If I were to conclude that the evidence was admissible in spite of s 597(12A) it would then be a question whether I should allow the question in any event pursuant to the procedure set out in ss 18, 19, 21 and 101 of the Evidence Act 1977 (Qld). The Queensland Act is significant in that, where a previous inconsistent statement is sought to be proved and if not distinctly admitted is proved by the means provided by s 101, the evidence is then admissible as evidence of any fact stated therein of which direct oral evidence by the person would be admissible; see s 101(1). So it would not be admissible simply as to the credit of the witness as would have been the case at common law but as to the truth of its contents.
The effect of that is mollified to some extent by the discretion to disallow improper questions under s 21 which extends to oppressive questions by the definition in s 21(4), where s 21(3) makes it clear that the matters the court must take into account pursuant to s 21(2) are not exclusive and the discretion to disallow questions extends beyond those considerations in s 21(2) to improper questions. Such a question as is proposed in this case may arguably be oppressive because of its potential effect in undermining the protection afforded by s 597(12A).
It seems to me that, following the decision of Austin J in ASIC v Rich, I should conclude that this particular procedure would amount to a loose and indirect form of proof of the contents of the document sought to be used to contradict Mr Hutchings which makes it not admissible in evidence against him. In other words s 597(12A) applies to prohibit the question.
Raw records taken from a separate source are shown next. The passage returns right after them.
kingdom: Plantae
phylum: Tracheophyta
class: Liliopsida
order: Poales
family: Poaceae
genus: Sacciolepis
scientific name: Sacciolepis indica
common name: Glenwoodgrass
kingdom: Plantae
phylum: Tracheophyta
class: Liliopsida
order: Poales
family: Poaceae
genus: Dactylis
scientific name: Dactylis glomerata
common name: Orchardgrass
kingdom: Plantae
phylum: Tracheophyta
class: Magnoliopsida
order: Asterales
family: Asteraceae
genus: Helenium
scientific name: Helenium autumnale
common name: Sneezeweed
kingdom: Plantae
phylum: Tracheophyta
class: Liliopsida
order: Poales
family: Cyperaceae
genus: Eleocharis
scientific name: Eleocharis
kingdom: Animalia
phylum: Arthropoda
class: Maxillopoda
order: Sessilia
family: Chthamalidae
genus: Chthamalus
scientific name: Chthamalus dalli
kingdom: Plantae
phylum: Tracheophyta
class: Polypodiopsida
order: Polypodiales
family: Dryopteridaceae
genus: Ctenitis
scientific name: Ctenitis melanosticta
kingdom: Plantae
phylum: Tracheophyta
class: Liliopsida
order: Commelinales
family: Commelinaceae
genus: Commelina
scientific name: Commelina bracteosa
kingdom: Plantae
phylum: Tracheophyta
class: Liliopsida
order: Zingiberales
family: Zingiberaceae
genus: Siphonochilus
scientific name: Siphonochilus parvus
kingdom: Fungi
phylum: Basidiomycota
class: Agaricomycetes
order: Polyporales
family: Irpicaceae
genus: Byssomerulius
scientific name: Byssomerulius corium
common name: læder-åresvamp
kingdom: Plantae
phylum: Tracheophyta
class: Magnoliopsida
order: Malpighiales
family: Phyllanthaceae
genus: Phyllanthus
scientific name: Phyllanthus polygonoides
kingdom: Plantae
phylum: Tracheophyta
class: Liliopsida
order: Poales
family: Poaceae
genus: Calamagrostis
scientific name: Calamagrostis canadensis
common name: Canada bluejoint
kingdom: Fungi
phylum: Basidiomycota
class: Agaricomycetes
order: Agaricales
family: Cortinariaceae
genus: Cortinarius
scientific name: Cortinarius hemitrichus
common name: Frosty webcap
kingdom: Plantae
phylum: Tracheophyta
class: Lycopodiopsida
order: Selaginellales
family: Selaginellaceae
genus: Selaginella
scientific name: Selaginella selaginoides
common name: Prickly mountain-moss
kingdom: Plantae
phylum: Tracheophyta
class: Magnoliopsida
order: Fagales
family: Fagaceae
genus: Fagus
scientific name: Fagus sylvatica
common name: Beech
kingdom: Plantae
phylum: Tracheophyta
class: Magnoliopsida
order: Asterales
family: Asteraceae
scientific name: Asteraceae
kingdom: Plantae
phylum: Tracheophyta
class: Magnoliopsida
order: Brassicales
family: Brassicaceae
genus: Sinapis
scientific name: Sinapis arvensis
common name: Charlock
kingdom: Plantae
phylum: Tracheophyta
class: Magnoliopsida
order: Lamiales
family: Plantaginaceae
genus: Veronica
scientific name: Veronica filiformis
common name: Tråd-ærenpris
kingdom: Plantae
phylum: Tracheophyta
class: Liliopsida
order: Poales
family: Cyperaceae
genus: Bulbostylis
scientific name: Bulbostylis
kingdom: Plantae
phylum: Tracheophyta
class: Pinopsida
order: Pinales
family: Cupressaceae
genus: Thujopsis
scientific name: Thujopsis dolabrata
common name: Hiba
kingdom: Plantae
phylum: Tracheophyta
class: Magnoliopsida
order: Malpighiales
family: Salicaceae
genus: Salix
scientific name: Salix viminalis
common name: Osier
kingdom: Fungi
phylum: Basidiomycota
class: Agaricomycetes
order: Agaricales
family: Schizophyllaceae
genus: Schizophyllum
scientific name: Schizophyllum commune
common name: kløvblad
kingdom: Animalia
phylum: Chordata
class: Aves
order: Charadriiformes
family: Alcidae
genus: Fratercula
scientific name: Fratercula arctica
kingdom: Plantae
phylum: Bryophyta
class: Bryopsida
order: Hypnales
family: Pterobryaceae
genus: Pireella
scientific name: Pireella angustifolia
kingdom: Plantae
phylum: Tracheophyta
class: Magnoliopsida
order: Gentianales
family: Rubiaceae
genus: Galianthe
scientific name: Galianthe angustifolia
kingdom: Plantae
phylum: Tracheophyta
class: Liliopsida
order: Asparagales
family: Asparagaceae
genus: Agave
Were I to possess a discretion under s 21, despite having reached that conclusion, it was urged on me that the possible exercise of the discretion was evenly balanced because it was sought to be used, in effect, not against Mr Hutchings but to buttress Mr King's own evidence. His evidence is not particularly inconsistent with the allegation made in paragraph 232 except in respect of the date of the conversation which Mr King could not recall, although he did recall, in effect, evidence to the effect that funds from PIF had been used in some form to assist with the payment of the moneys made through MFSA. My main concern is, however, not so much that such a discretion should come into play in this situation. Nor am I convinced that the discretion that might arise under s 21 is particularly heavily weighted one way or the other.
I am more concerned that, to allow the questioning to be conducted in that fashion, would be, as Austin J said, an indirect way of avoiding the effect of s 597(12A), and of avoiding the significant consequences attaching to requiring persons to answer questions in such inquiries where otherwise the privilege against self incrimination would apply. Accordingly I propose to rule against the procedure suggested by Mr Davis.